Conferência Novas Tecnologias e Gestão de Recursos Humanos

Na era do "e-RH"

por Ruben Eiras

A gestão de recursos humanos electrónica - já designada por "e-RH" - está a chegar a Portugal. "Softwares" de gestão integrada de recursos humanos, "e-learning", recrutamento "online" e inquéritos de clima social através da Internet foram algumas das ferramentas apresentadas e discutidas na conferência "Novas Tecnologias e Gestão de Recursos Humanos", decorrida a 19 e 20 de Outubro na Quinta Patino em Cascais.

Em regra geral, as principais vantagens destas novas aplicações informáticas para a gestão das pessoas consistem na redução do tempo do tratamento da informação e no aumento da rapidez dos processos. É a gestão das pessoas na Nova Economia.

Uma das utilizações inovadoras no recrutamento electrónico foi apresentado pela Siemens. Para recrutar uma grande quantidade de profissionais altamente qualificados para desenvolvimento de "software", a multinacional alemã criou um "site" específico para a concretização da tarefa, denominado "Challenge Unlimited - Talent Tracer".

O potencial cibercandidato entra num jogo, em que passa a fazer parte de uma equipa, com a qual progressivamente vai ultrapassando as etapas da competição.

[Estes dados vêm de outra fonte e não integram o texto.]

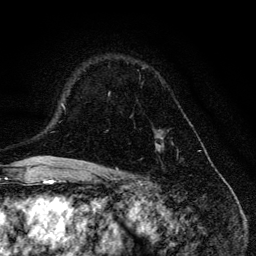
Breast MRI, one axial slice. Slice 88 of 134 in the series (ordered by position). Cropped to one breast. Dynamic contrast-enhanced series, time point 2 of 6 at this slice position (early post-contrast). 3 T. TE 4.2 ms, TR 8.6 ms. 256 × 256 image matrix. Female patient.
Structures marked on this image (semi-automatic segmentation, software-assisted and operator-edited):
- enhancing-tissue mask used for the functional tumour volume (all voxels passing the contrast-enhancement thresholds inside the analysis volume; usually the tumour): box from (x=108, y=66) to (x=173, y=153) px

Os vários níveis do jogo contêm baterias de testes psicotécnicos que são aplicados automaticamente e definem em matéria de segundos o perfil do "jogador-candidato". Ao longo do jogo, o candidato pode visualizar o balanço da sua performance e no final decide se envia ou não os resultados obtidos. Se tal se efectivar, então o jogador passa a ser candidato à função.

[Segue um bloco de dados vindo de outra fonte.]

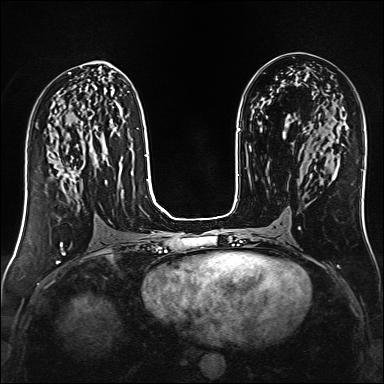
Breast MRI (dynamic contrast-enhanced), one axial slice. Position 72 of 160 along the scan axis. Dynamic contrast-enhanced series, time point 2 of 6 at this slice position (early post-contrast). 1.5 T. TE 2.4 ms, TR 5.2 ms. 384 × 384 image matrix, field of view 300 × 300 mm. Female patient.
Outlined on this slice (semi-automatic segmentation, software-assisted and operator-edited):
- enhancing-tissue mask used for the functional tumour volume (all voxels passing the contrast-enhancement thresholds inside the analysis volume; usually the tumour): bounding box [x1, y1, x2, y2] px = [59, 171, 79, 184]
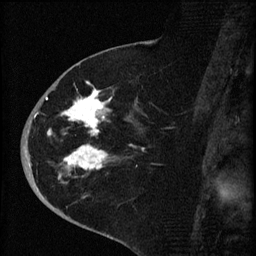
Breast MRI (dynamic contrast-enhanced), one sagittal slice; slice 31 of 60 in the series (ordered by position); dynamic contrast-enhanced series, image 2 of 4 at this slice position (ordered by acquisition); 1.5 T; TE 4.2 ms, TR 8.2 ms; 2 mm slice thickness; 256 × 256 image matrix, field of view 180 × 180 mm. Female patient, age 71 years.
Annotated regions visible in this slice (semi-automatic segmentation, software-assisted and operator-edited):
- analysis volume of interest (the breast-tissue region the enhancement analysis was run in; not a lesion): box from (x=35, y=75) to (x=148, y=190) px
- tumour enhancement mask (voxels above the 70 % enhancement threshold inside the analysis volume of interest): (x=35, y=81)–(x=112, y=179)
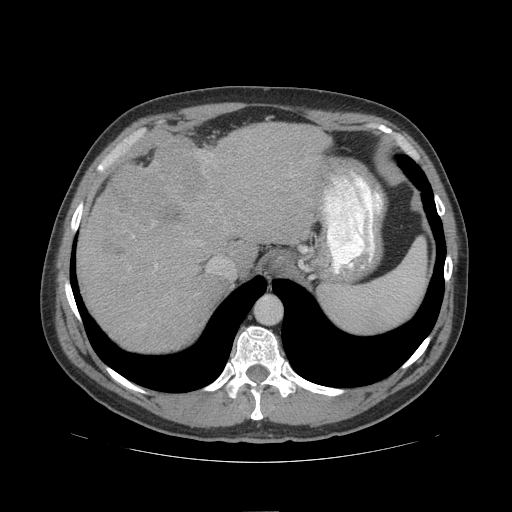
Contrast-enhanced abdominal CT (liver protocol), one axial slice; position 81 of 109 along the scan axis; reconstruction kernel STANDARD; soft-tissue window (W 400 / L 40 HU); 512 × 512 image matrix. Case-level facts recorded for this patient, not image findings: diagnosis: hepatocellular carcinoma (patient treated with transarterial chemoembolisation; whether this scan precedes or follows treatment is not stated here); TNM stage (as recorded): Stage-IIIB; Child-Pugh class: A; tumour differentiation: poorly differentiated.
Outlined on this slice (semi-automatically segmented with operator editing):
- abdominal aorta: box from (x=256, y=297) to (x=282, y=324) px
- liver parenchyma outside the tumour (the mass and vessels are separate outlines, so this box may not span the whole liver): (x=78, y=122)–(x=330, y=352)
- mass: (x=110, y=139)–(x=229, y=239)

«O jogador tem noção de que está a ser auto-avaliado. Por isso, só envia os resultados se sentir que está preparado para responder à nossa exigência profissional», esclarece Arnaldo Cruz, do Sistema de Qualificação e Treino da Siemens Portugal. «Desta forma, conseguimos uma informação mais rica do que um currículo, pois através do jogo obtemos um pré-teste dirigido às áreas que queremos, com valores claros e quantificados do perfil de cada um. Assim os dados são mais facilmente trabalháveis», explica aquele responsável. «Além disso, para atrairmos os profissionais da Nova Economia, temos que dar uma imagem inovadora e de desafio da empresa, para que possamos retê-los e obter frutos a longo prazo», reforça.

No plano da gestão integrada recursos humanos, o exemplo foi dado pelo Grupo Amorim, pioneiro do "e-RH" em Portugal, dado que já possui um sistema informatizado nesta área desde 1997. Segundo António Manso de Almeida, director de recursos humanos daquele grupo económico, a grande vantagem desta ferramenta reside na centralização de toda a informação dos recursos humanos da organização, sendo possível obter os dados detalhados sobre a pessoa, a função que desempenha, as acções de formação que frequentou e o impacto na sua performance desde esse momento.

«Esta ferramenta suprime todos os processos burocráticos e mecânicos de tratamento da informação, libertando-nos para a gestão das pessoas propriamente dita, ou seja, para a sua motivação e satisfação no trabalho e aumento da produtividade», refere o dirigente. Por outro lado, como o sistema está baseado numa plataforma Web, cada trabalhador pode visualizar a situação dos seus vencimentos, da sua avaliação de desempenho e outras informações afins. No entanto, António Manso de Almeida contrapõe que a maioria dos utilizadores ainda não estão preparados "para utilizar a 100% o sistema" e que para rentabilizá-lo terão que apostar em formação específica para o efeito.

No que diz respeito ao "e-learning" - a aprendizagem via electrónica -, as posições extremam-se entre as vantagens e as fraquezas desta ferramenta de formação "online". «Embora seja verdade que o "e-learning" facilite a formação contínua, flexibilize os horários de formação e contribua para reter e desenvolver o "know-how" da organização, a realidade é que porém, 70% dos projectos a nível mundial nesta área já morreram», afirma Horácio Covita, director do Centro de Recursos de Conhecimento do Instituto de Inovação de Formação.

De acordo com aquele responsável, a falta de acessibilidade à Internet, o ainda reduzido numero de pessoas a navegar na Web e as má qualidade dos conteúdos formativos "online" impedem o desenvolvimento da aprendizagem electrónica em Portugal. «Qualquer modelo neste momento está concebido do ponto de vista tecnológico e não baseado na pedagogia. Enquanto não existirem tutores especialmente formados para a aprendizagem 'on-line', esta nunca será de qualidade», remata Horácio Covita.